Guy Louis Banarès is born December 2, 1928, at 7 Rue Popincourt, Paris[1]. He was abandoned by his birth mother the following year[2], and was adopted by Maurice Désiré Bourdin, who brought him up with the help of his mother Marguerite Legay[3].

During his military service in Dakar (1948–1949), he received his first photography training as a cadet in the French Air Force. [1]

In 1950, he returned to Paris, where he met Man Ray, and becomes his protégé. Bourdin made several exhibitions of drawings, paintings, and photographs.[1]

His first fashion shots was published in the February issue of Vouge France in 1955. He continued to work for the magazine until 1987.[1]

Bourdin married Solange Marie Louise Gèze in 1961, who gave birth to his only child, Samuel in 1967. His wife died of a heart condition in Normandy in 1971.

An editor of Vogue magazine introduced Bourdin to shoe designer Roland Jourdan, who became his patron, and Bourdin shot Jourdan’s ad campaigns between 1967 and 1981. His quirky anthropomorphic compositions, intricate mise en scene scene ads were greatly recognized and always muchly awaited by the media.[1]

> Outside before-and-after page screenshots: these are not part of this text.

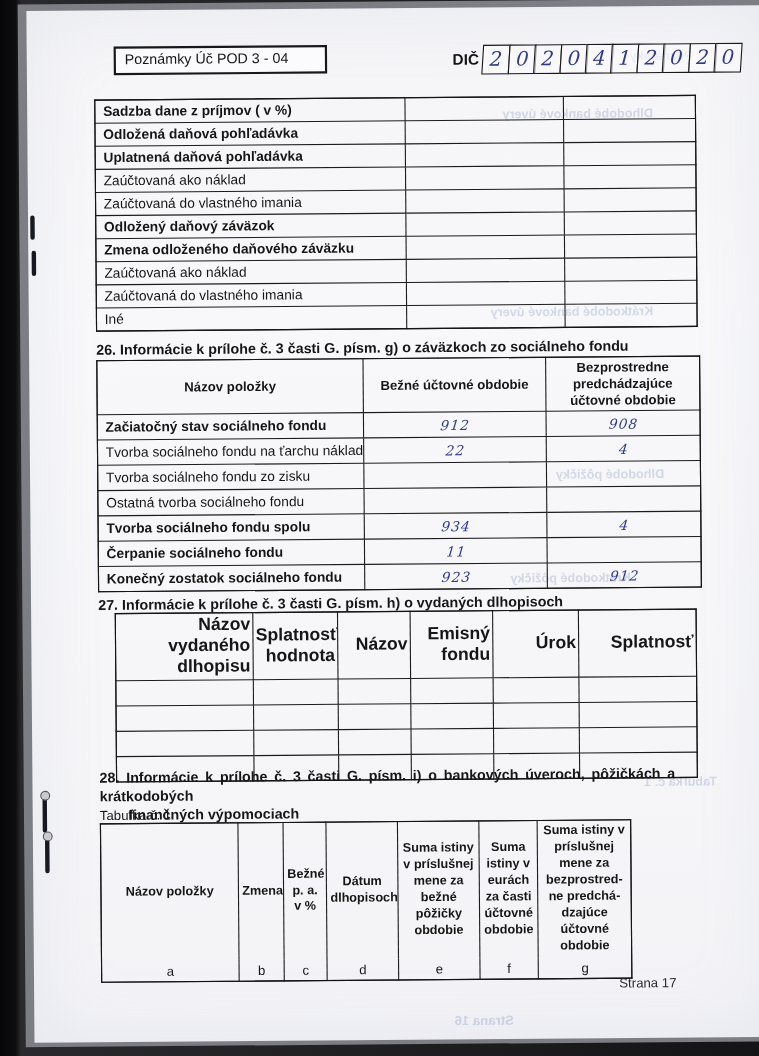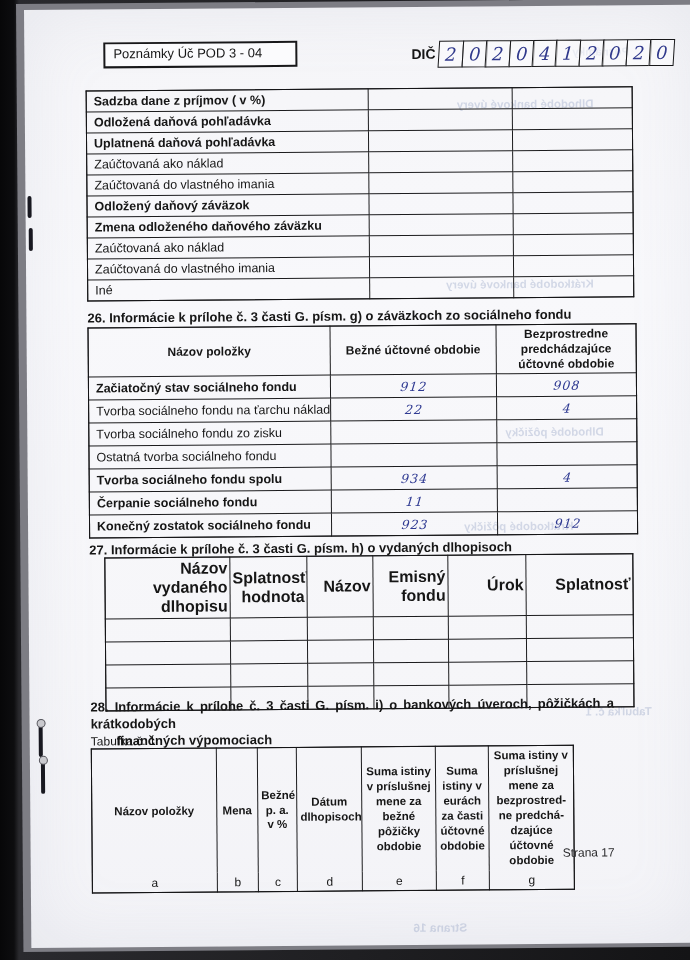"Mena" th { text: Mena -> Zmena }
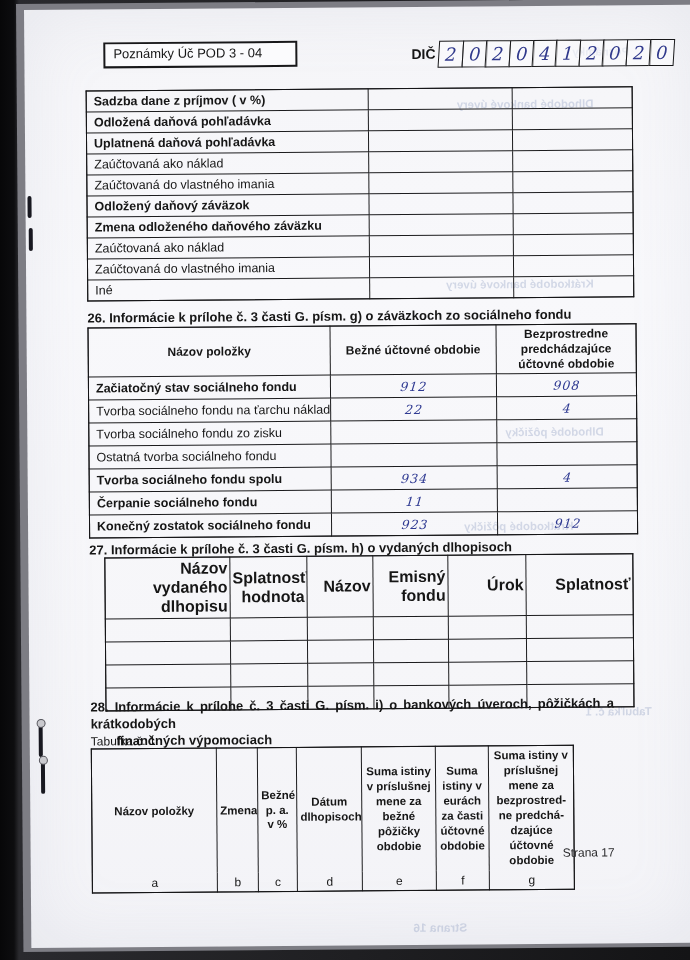"Strana 17" .strana { top: 840px -> 881px }
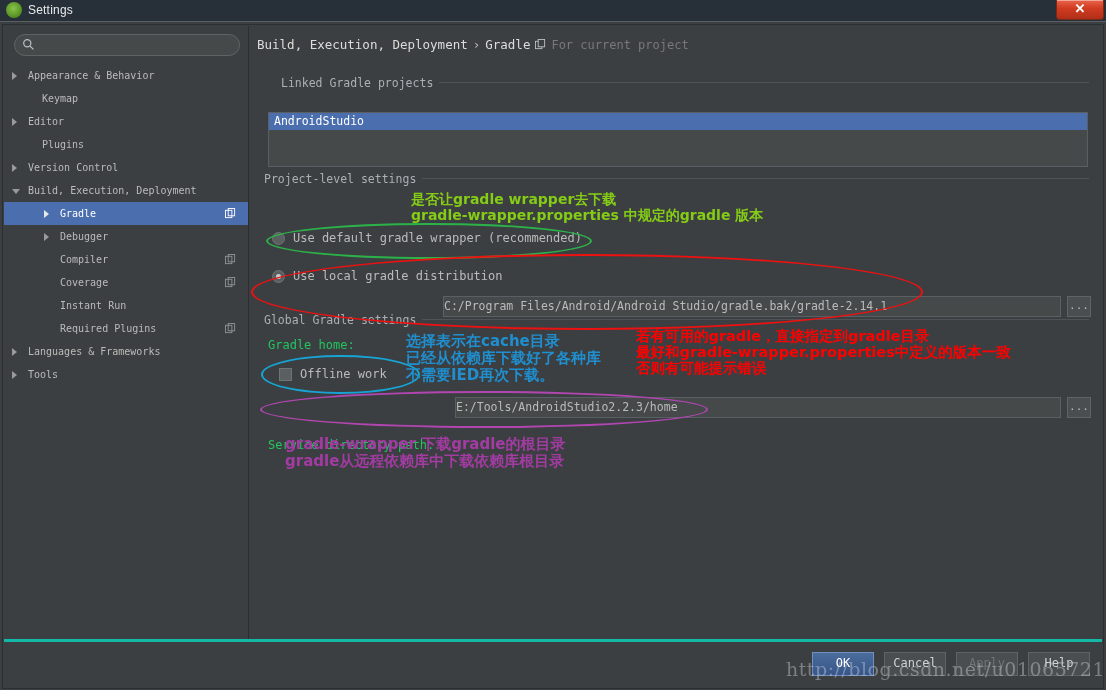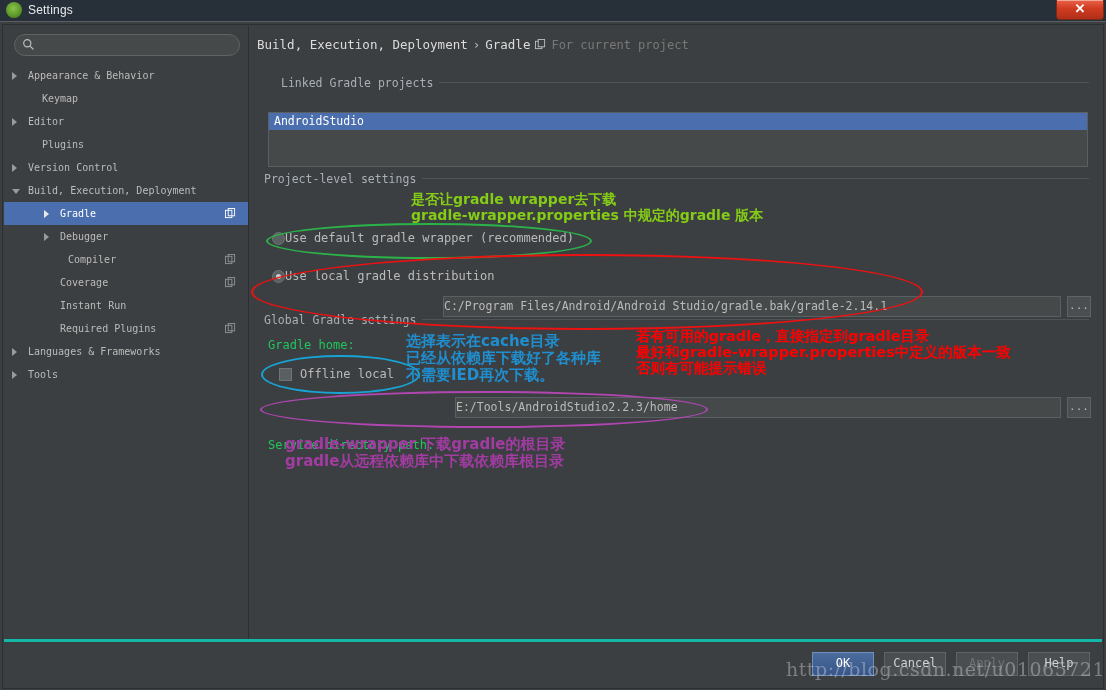"Use default gradle wrapper (recommended)" .radio-row { gap: 0 -> 8px }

In 1985, Bourdin turned down the Grand Prix National de la Photographie, awarded by the French Ministry of Culture, but his name is retained on the list of award winners.[1]

After his death, Guy Bourdin has been hailed as one of the greatest fashion photographers of all time, and his son Samuel Bourdin released a book with the finest prints of his father's work, called "Exhibit A" in 2001 (co-edited with Fernando Delgado). His first retrospective exhibition was held at the Victoria & Albert Museum in London 2003, and then toured the National gallery of Victoria in Melbourne, and Jeu de Paume in Paris[1].

[edit] Style and themes

Bourdin was the first photographer to create a complex narrative, then snatch a moment — sensual, provocative, shocking, exotic, surrealistic, sometimes sinister — and simply associate it with a fashion item. The narratives were strange and mysterious, sometimes full of violence, sexuality, and surrealism. Bourdin was influenced by his mentor Man Ray, photographer Edward Weston, the surrealist painters Magritte and Balthus, and film maker Luis Buñuel. Even though much less well known to the public than his colleague Helmut Newton (also working for Vogue), Bourdin possibly has been more influential on the younger generations of fashion photographers[4].

[edit] Personal life

Guy Bourdin was a short man with a whiny voice, and had a reputation of being incredibly demanding. Dark rumours surrounded him: his mother abandoning him as an infant, the suicides of his wife and two of his girlfriends, and the cruelty in which he treated his models.[5] Bourdin was not a natural self-promoter, and did not collect his work or make any attempt to preserve them; in fact he refused several offers of exhibitions, rejected ideas for books, and wanted his work destroyed after his death (but since he didn’t keep so much of his work for himself, fortunately most of it was saved).[2] The first major monograph devoted to his work was the book Exhibit A (mentioned above), released ten years after his death.[1]

[edit] Trivia

  • Bourdin exhibited under the pseudonym Edwin Hallan in his early career[3].
  • Madonna's 2003 music video for Hollywood was greatly influenced by the photography of Bourdin, so much so that a lawsuit was brought on against her by Bourdin's son for copyright infringement.
  • A fantastical biographical documentary program was shown for the BBC in 1991 (Dreamgirls: The photographs of Guy Bourdin). So few fashion icons like Helmut Newton and Jean-Baptiste Mondino played a crucial role talking about the way that Bourdin managed his own way to do fashion photography. In this program the spectator also can grasp the complex universe around the pictures of Bourdin.